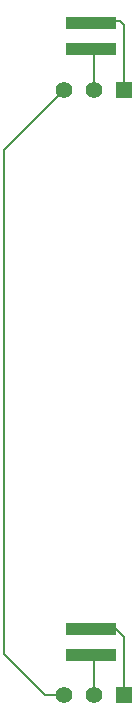
<source format=gbr>
%TF.GenerationSoftware,KiCad,Pcbnew,(6.0.8-1)-1*%
%TF.CreationDate,2022-10-13T14:56:03-04:00*%
%TF.ProjectId,FCAL,4643414c-2e6b-4696-9361-645f70636258,rev?*%
%TF.SameCoordinates,Original*%
%TF.FileFunction,Copper,L1,Top*%
%TF.FilePolarity,Positive*%
%FSLAX46Y46*%
G04 Gerber Fmt 4.6, Leading zero omitted, Abs format (unit mm)*
G04 Created by KiCad (PCBNEW (6.0.8-1)-1) date 2022-10-13 14:56:03*
%MOMM*%
%LPD*%
G01*
G04 APERTURE LIST*
%TA.AperFunction,SMDPad,CuDef*%
%ADD10R,4.300000X1.100000*%
%TD*%
%TA.AperFunction,ComponentPad*%
%ADD11R,1.397000X1.397000*%
%TD*%
%TA.AperFunction,ComponentPad*%
%ADD12C,1.397000*%
%TD*%
%TA.AperFunction,Conductor*%
%ADD13C,0.200000*%
%TD*%
G04 APERTURE END LIST*
D10*
%TO.P,REF\u002A\u002A,1*%
%TO.N,N/C*%
X109750000Y-74550000D03*
%TO.P,REF\u002A\u002A,2*%
X109750000Y-76750000D03*
%TD*%
%TO.P,REF\u002A\u002A,1*%
%TO.N,N/C*%
X109750000Y-125850000D03*
%TO.P,REF\u002A\u002A,2*%
X109750000Y-128050000D03*
%TD*%
D11*
%TO.P,REF\u002A\u002A,1*%
%TO.N,N/C*%
X112540000Y-80200000D03*
D12*
%TO.P,REF\u002A\u002A,2*%
X110000000Y-80200000D03*
%TO.P,REF\u002A\u002A,3*%
X107460000Y-80200000D03*
%TD*%
D11*
%TO.P,REF\u002A\u002A,1*%
%TO.N,N/C*%
X112540000Y-131400000D03*
D12*
%TO.P,REF\u002A\u002A,2*%
X110000000Y-131400000D03*
%TO.P,REF\u002A\u002A,3*%
X107460000Y-131400000D03*
%TD*%
D13*
%TO.N,*%
X105800000Y-131400000D02*
X102400000Y-128000000D01*
X107460000Y-131400000D02*
X105800000Y-131400000D01*
X102400000Y-128000000D02*
X102400000Y-85260000D01*
X102400000Y-85260000D02*
X107460000Y-80200000D01*
X110000000Y-80200000D02*
X110000000Y-77000000D01*
X110000000Y-77000000D02*
X109750000Y-76750000D01*
X112540000Y-74740000D02*
X112200000Y-74400000D01*
X112540000Y-80200000D02*
X112540000Y-74740000D01*
X109900000Y-74400000D02*
X109750000Y-74550000D01*
X112200000Y-74400000D02*
X109900000Y-74400000D01*
X110000000Y-131400000D02*
X110000000Y-128300000D01*
X110000000Y-128300000D02*
X109750000Y-128050000D01*
X112200000Y-126200000D02*
X112540000Y-126540000D01*
X112540000Y-126540000D02*
X112540000Y-131400000D01*
X109750000Y-125850000D02*
X111850000Y-125850000D01*
X111850000Y-125850000D02*
X112400000Y-126400000D01*
%TD*%
M02*

</source>
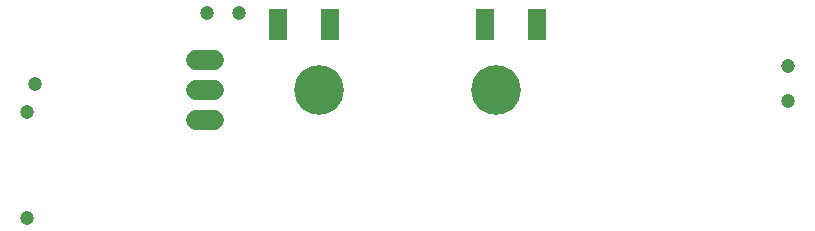
<source format=gbr>
G04 EAGLE Gerber X2 export*
%TF.Part,Single*%
%TF.FileFunction,Soldermask,Bot,1*%
%TF.FilePolarity,Negative*%
%TF.GenerationSoftware,Autodesk,EAGLE,9.1.0*%
%TF.CreationDate,2020-06-24T00:00:21Z*%
G75*
%MOMM*%
%FSLAX34Y34*%
%LPD*%
%AMOC8*
5,1,8,0,0,1.08239X$1,22.5*%
G01*
%ADD10R,1.603200X0.653200*%
%ADD11C,1.727200*%
%ADD12C,1.203200*%
%ADD13C,4.203200*%


D10*
X347000Y209750D03*
X347000Y203250D03*
X347000Y196750D03*
X347000Y190250D03*
X303000Y190250D03*
X303000Y196750D03*
X303000Y203250D03*
X303000Y209750D03*
X522000Y209750D03*
X522000Y203250D03*
X522000Y196750D03*
X522000Y190250D03*
X478000Y190250D03*
X478000Y196750D03*
X478000Y203250D03*
X478000Y209750D03*
D11*
X248620Y119600D02*
X233380Y119600D01*
X233380Y145000D02*
X248620Y145000D01*
X248620Y170400D02*
X233380Y170400D01*
D12*
X242500Y210000D03*
D13*
X487500Y145000D03*
D12*
X90000Y126000D03*
X90000Y36000D03*
X735000Y165000D03*
X735000Y135000D03*
X97500Y150000D03*
D13*
X337500Y145000D03*
D12*
X270000Y210000D03*
M02*

</source>
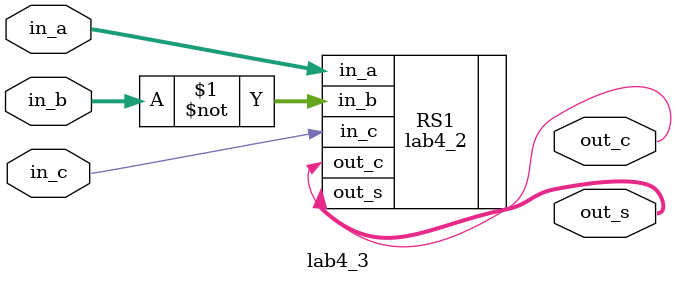
<source format=v>
/* CSED273 lab4 experiment 3 */
/* lab4_3.v */

/* Implement 5-Bit Ripple Subtractor
 * You must use lab4_2 module in lab4_2.v
 * You may use keword "assign" and bitwise opeartor
 * or just implement with gate-level modeling */
module lab4_3(
    input [4:0] in_a,
    input [4:0] in_b,
    input in_c,
    output [4:0] out_s,
    output out_c
    );
    
    wire [5:0] carry;
    
    lab4_2 RS1(
    .in_a(in_a),
    .in_b(~in_b),
    .in_c(in_c),
    .out_s(out_s),
    .out_c(out_c)
    );

endmodule
</source>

□ □ □ □ □

» **WORK TASK**
Would you output the full listing exactly as it stands, minus the images?

» **ANSWER TO THIS PROBLEM**
<source format=gbr>
%TF.GenerationSoftware,KiCad,Pcbnew,(6.0.8-1)-1*%
%TF.CreationDate,2022-10-13T14:56:03-04:00*%
%TF.ProjectId,FCAL,4643414c-2e6b-4696-9361-645f70636258,rev?*%
%TF.SameCoordinates,Original*%
%TF.FileFunction,Copper,L1,Top*%
%TF.FilePolarity,Positive*%
%FSLAX46Y46*%
G04 Gerber Fmt 4.6, Leading zero omitted, Abs format (unit mm)*
G04 Created by KiCad (PCBNEW (6.0.8-1)-1) date 2022-10-13 14:56:03*
%MOMM*%
%LPD*%
G01*
G04 APERTURE LIST*
%TA.AperFunction,SMDPad,CuDef*%
%ADD10R,4.300000X1.100000*%
%TD*%
%TA.AperFunction,ComponentPad*%
%ADD11R,1.397000X1.397000*%
%TD*%
%TA.AperFunction,ComponentPad*%
%ADD12C,1.397000*%
%TD*%
%TA.AperFunction,Conductor*%
%ADD13C,0.200000*%
%TD*%
G04 APERTURE END LIST*
D10*
%TO.P,REF\u002A\u002A,1*%
%TO.N,N/C*%
X109750000Y-74550000D03*
%TO.P,REF\u002A\u002A,2*%
X109750000Y-76750000D03*
%TD*%
%TO.P,REF\u002A\u002A,1*%
%TO.N,N/C*%
X109750000Y-125850000D03*
%TO.P,REF\u002A\u002A,2*%
X109750000Y-128050000D03*
%TD*%
D11*
%TO.P,REF\u002A\u002A,1*%
%TO.N,N/C*%
X112540000Y-80200000D03*
D12*
%TO.P,REF\u002A\u002A,2*%
X110000000Y-80200000D03*
%TO.P,REF\u002A\u002A,3*%
X107460000Y-80200000D03*
%TD*%
D11*
%TO.P,REF\u002A\u002A,1*%
%TO.N,N/C*%
X112540000Y-131400000D03*
D12*
%TO.P,REF\u002A\u002A,2*%
X110000000Y-131400000D03*
%TO.P,REF\u002A\u002A,3*%
X107460000Y-131400000D03*
%TD*%
D13*
%TO.N,*%
X105800000Y-131400000D02*
X102400000Y-128000000D01*
X107460000Y-131400000D02*
X105800000Y-131400000D01*
X102400000Y-128000000D02*
X102400000Y-85260000D01*
X102400000Y-85260000D02*
X107460000Y-80200000D01*
X110000000Y-80200000D02*
X110000000Y-77000000D01*
X110000000Y-77000000D02*
X109750000Y-76750000D01*
X112540000Y-74740000D02*
X112200000Y-74400000D01*
X112540000Y-80200000D02*
X112540000Y-74740000D01*
X109900000Y-74400000D02*
X109750000Y-74550000D01*
X112200000Y-74400000D02*
X109900000Y-74400000D01*
X110000000Y-131400000D02*
X110000000Y-128300000D01*
X110000000Y-128300000D02*
X109750000Y-128050000D01*
X112200000Y-126200000D02*
X112540000Y-126540000D01*
X112540000Y-126540000D02*
X112540000Y-131400000D01*
X109750000Y-125850000D02*
X111850000Y-125850000D01*
X111850000Y-125850000D02*
X112400000Y-126400000D01*
%TD*%
M02*

</source>
<source format=gbr>
G04 EAGLE Gerber X2 export*
%TF.Part,Single*%
%TF.FileFunction,Soldermask,Bot,1*%
%TF.FilePolarity,Negative*%
%TF.GenerationSoftware,Autodesk,EAGLE,9.1.0*%
%TF.CreationDate,2020-06-24T00:00:21Z*%
G75*
%MOMM*%
%FSLAX34Y34*%
%LPD*%
%AMOC8*
5,1,8,0,0,1.08239X$1,22.5*%
G01*
%ADD10R,1.603200X0.653200*%
%ADD11C,1.727200*%
%ADD12C,1.203200*%
%ADD13C,4.203200*%


D10*
X347000Y209750D03*
X347000Y203250D03*
X347000Y196750D03*
X347000Y190250D03*
X303000Y190250D03*
X303000Y196750D03*
X303000Y203250D03*
X303000Y209750D03*
X522000Y209750D03*
X522000Y203250D03*
X522000Y196750D03*
X522000Y190250D03*
X478000Y190250D03*
X478000Y196750D03*
X478000Y203250D03*
X478000Y209750D03*
D11*
X248620Y119600D02*
X233380Y119600D01*
X233380Y145000D02*
X248620Y145000D01*
X248620Y170400D02*
X233380Y170400D01*
D12*
X242500Y210000D03*
D13*
X487500Y145000D03*
D12*
X90000Y126000D03*
X90000Y36000D03*
X735000Y165000D03*
X735000Y135000D03*
X97500Y150000D03*
D13*
X337500Y145000D03*
D12*
X270000Y210000D03*
M02*

</source>
<source format=v>
/* CSED273 lab4 experiment 3 */
/* lab4_3.v */

/* Implement 5-Bit Ripple Subtractor
 * You must use lab4_2 module in lab4_2.v
 * You may use keword "assign" and bitwise opeartor
 * or just implement with gate-level modeling */
module lab4_3(
    input [4:0] in_a,
    input [4:0] in_b,
    input in_c,
    output [4:0] out_s,
    output out_c
    );
    
    wire [5:0] carry;
    
    lab4_2 RS1(
    .in_a(in_a),
    .in_b(~in_b),
    .in_c(in_c),
    .out_s(out_s),
    .out_c(out_c)
    );

endmodule
</source>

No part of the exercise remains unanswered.